Automating my Dog with Azure Cognitive Services

Building intelligent apps in C# with Azure's AI as a Service offering

I should start this article with a disclaimer: I have not turned my dog into a cyborg, nor do I have any plans to do so.

Instead, this article is the written form of a conference and user group talk I came up with awhile back while thinking “What is the most absurd way I could teach people how to add AI capabilities to existing applications?”..

In this article we’re going to explore how easy it is to add AI vision, speech, and text analysis capabilities to a new or existing application by exploring snippets of a C# app I made to simulate things my dog commonly does.

Introducing Jester, the Cairn Terrier

I’d like to briefly introduce you to my dog, Jester. Jester is a Cairn Terrier and is a very intelligent and sweet dog with a severe barking problem.

Jester’s job, as he sees it, is to watch out the window for any activity by local woodland creatures and bark at it incessantly should it arise. He also listens intently to our commands (aside from “stop barking”) and knows a wide variety of words and phrases.

Jester and his common tasks

We can summarize Jester’s core responsibilities as the following tasks:

  • Look for animals
  • Bark when animals are spotted
  • Listen to speech
  • Recognize known commands in our words
  • Respond to Commands (aside from “stop barking”)

It occurred me that a lot of Jester’s tasks can be supported fairly easily with Azure Cognitive Services. To explore this, I built a small app to show how these core features can be provided through simple C# code.

Introducing Azure Cognitive Services

Azure Cognitive Services are a set of related APIs for speech, vision, language, and decision-making that are billed at a per-usage model with very affordable rates.

Cognitive Services Overview

These APIs, and the optional SDKs Microsoft provides to interact with them, allow you to easily interact with pre-trained machine learning models and get their benefits without having to develop, train, test, and deploy your own models. This lets you quickly augment applications with AI capabilities.

The billing is rather reasonable at rates below a penny per API call. That being said, you should always check the pricing page for your region and services of interest before starting a project. For reference, I worked on this project and its demo code for a week or so in August and my overall bill for Azure Cognitive Services that month was only 17 cents.

Note: this article skims the surface on the full capabilities of Azure Cognitive Services as a practical example. See my dedicated article for details on what’s possible with Azure Cognitive Services

Setting up for Cognitive Services

Before we dive into the code, let’s talk about a few things you’re going to need to have in place to work with Cognitive Services.

Create an Azure Cognitive Services Instance

First, you’re going to need an Azure account and will need to create an instance of Azure Cognitive Services.

Note: If you don’t have an Azure account, Microsoft offers free accounts that give many free services for a year and a credit for the first month.

Alternatively, you could create separate resources for computer vision, speech, and language. However, it’s far easier to manage a single cognitive services resource, so this article will assume you’re running under that model.

::::::

## STATED PROBLEM
Carry on the article about automating a dog with Azure Cognitive Services, picking up after its final sentence. The lines that follow come from a separate source.

## STORED DATA
::::::

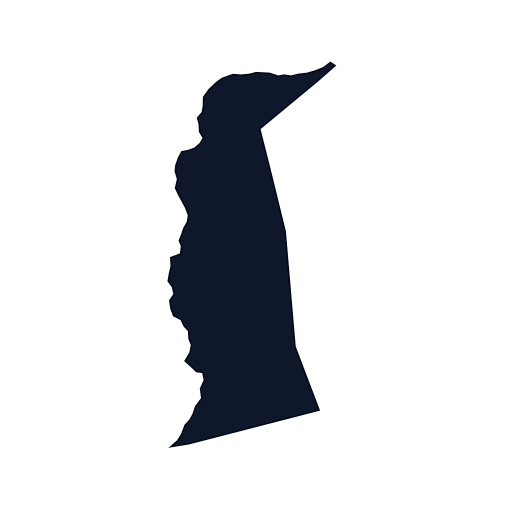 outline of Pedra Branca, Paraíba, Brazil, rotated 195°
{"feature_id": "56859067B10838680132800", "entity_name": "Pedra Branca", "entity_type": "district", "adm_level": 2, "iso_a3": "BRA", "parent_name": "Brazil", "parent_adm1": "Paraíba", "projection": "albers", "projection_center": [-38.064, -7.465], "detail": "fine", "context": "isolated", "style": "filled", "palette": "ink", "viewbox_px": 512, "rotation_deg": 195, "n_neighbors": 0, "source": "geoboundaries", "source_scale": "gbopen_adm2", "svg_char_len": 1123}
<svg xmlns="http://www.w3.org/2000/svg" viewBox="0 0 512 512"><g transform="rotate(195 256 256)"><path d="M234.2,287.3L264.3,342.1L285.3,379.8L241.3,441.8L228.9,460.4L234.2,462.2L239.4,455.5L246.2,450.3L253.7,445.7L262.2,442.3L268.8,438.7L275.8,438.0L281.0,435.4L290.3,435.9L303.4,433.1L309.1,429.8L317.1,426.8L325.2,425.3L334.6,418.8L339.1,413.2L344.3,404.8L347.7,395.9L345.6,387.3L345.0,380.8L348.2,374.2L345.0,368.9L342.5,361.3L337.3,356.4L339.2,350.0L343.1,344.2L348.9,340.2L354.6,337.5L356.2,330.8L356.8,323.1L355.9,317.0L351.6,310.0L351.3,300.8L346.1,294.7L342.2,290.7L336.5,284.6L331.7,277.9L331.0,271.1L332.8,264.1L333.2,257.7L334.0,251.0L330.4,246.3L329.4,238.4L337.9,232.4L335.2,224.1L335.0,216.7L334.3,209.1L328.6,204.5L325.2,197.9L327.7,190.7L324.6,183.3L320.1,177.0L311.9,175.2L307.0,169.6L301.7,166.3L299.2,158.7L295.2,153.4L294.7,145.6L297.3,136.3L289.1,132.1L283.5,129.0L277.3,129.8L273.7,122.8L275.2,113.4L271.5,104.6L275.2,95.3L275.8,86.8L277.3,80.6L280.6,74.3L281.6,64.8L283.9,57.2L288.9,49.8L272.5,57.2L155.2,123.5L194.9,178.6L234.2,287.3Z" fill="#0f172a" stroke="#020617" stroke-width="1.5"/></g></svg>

::::::

## OUTPUT OF THE TASK
Getting your Cognitive Services Key

To use the cognitive services APIs you typically need at least a key and an endpoint. Both of these pieces of information can be found in the Keys and Endpoint Blade in the Azure portal inside your cognitive services resource as show below:

Keys and Endpoint Blade

Key 1 and 2 are identical in their functionality, but Microsoft gives you two so you can rotate users to using the other key, then regenerate keys that are not in use. This helps you migrate to new keys over time without disrupting service.

Jumping into Code

For the rest of this article we’ll focus on the C# code needed to interact with Azure Cognitive Services. Before we do that, I want to stress that C# is only one of the languages that you can use to work with Azure Cognitive Services.

Microsoft offers SDKs for .NET, Go, Java, JavaScript, Python, and R. Even if your language is not listed here, all of these features work through a REST API so if you can generate a proper REST request and interpret the result, you can use Cognitive Services even if Microsoft doesn’t officially support your language of choice.

Add Cognitive Services to a .NET Project

Microsoft knows that not everyone will use every aspect of Cognitive Services so they break up their SDK into different packages for different tasks. This way if you’re only working with speech APIs you don’t need to have dependencies on code for vision or text APIs.

For this project, I used the text, speech, computer vision, and language understanding SDKs.

These packages can be installed via NuGet package manager in Visual Studio or by running the following .NET CLI commands:

dotnet add package Azure.AI.TextAnalytics
dotnet add package Microsoft.CognitiveServices.Speech
dotnet add package Microsoft.Azure.CognitiveServices.Vision.ComputerVision
dotnet add package Microsoft.Azure.CognitiveServices.Language.LUIS.Runtime

Using Statements

Once you have dependencies installed, you’ll need to add using statements to your code so Visual Studio can understand what code lives in what namespace.

I wound up using the following using statements, though not every one of these appeared in every source file:

using Azure;
using Azure.AI.TextAnalytics;
using Microsoft.Azure.CognitiveServices.Vision.ComputerVision;
using Microsoft.Azure.CognitiveServices.Vision.ComputerVision.Models;
using Microsoft.Azure.CognitiveServices.Language.LUIS.Runtime;
using Microsoft.Azure.CognitiveServices.Language.LUIS.Runtime.Models;
using Microsoft.CognitiveServices.Speech;

With these setup tasks out of the way, let’s jump into the code for different tasks to start automating Jester.

Image Analysis

The first major task to tackle is Jester’s ability to look out the window and identify squirrels and rabbits that might enter the yard.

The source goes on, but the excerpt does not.